When the absolute standard by which we are to compare our actions to is set aside for our relative standards, students have nothing to build their lives and futures upon other than their own impulsive opinions and ever-changing desires.  When we begin to build our own lives, the obstacles that we must overcome are far greater than we were told.  Success and greatness begin to feel out of reach because we are not prepared adequately for the stress, the time, and the effort that must be put in to be successful.   Many students enter into business, education, architecture, and many other careers and are struck with the reality that living without a standard is not possible.  For example, if a student is interested in architecture or engineering, things such as mathematics, gravity, and inertia are not going to change for the student simply because he strongly believes that they should change for him.  People try to tell us that our opinions are all that matter, but when we are cast into the world to live on our own, we look around and see that the world functions on absolutes.  Making mistakes and failing are the foundations through which we grow and succeed in life, furthering ourselves towards greatness by the sweat of our brow. 
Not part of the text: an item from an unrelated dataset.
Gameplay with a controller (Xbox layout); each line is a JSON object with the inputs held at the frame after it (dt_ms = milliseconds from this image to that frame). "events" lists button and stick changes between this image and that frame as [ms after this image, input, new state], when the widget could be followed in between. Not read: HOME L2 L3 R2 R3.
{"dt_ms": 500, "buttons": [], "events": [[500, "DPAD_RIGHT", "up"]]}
If we are not allowed to fail, true success no longer becomes an option.  Failure has been necessary for centuries to weed out those who are unfit for greatness, but the deeper problem of an absolute standard must first be dealt with in order to continue failing and learning from those failures.  Without this absolute standard, we will be thrown into a world that has employers that yell at us for doing something incorrectly or late and we will not understand because we did the project when we wanted rather than when the project as actually due.  We will be confused and scared because we are accustomed to living our lives in a world without absolute standards.  When we begin to understand that failing, though difficult to endure, strengthens us to become great, we will be able to create and produce more than we ever dreamed.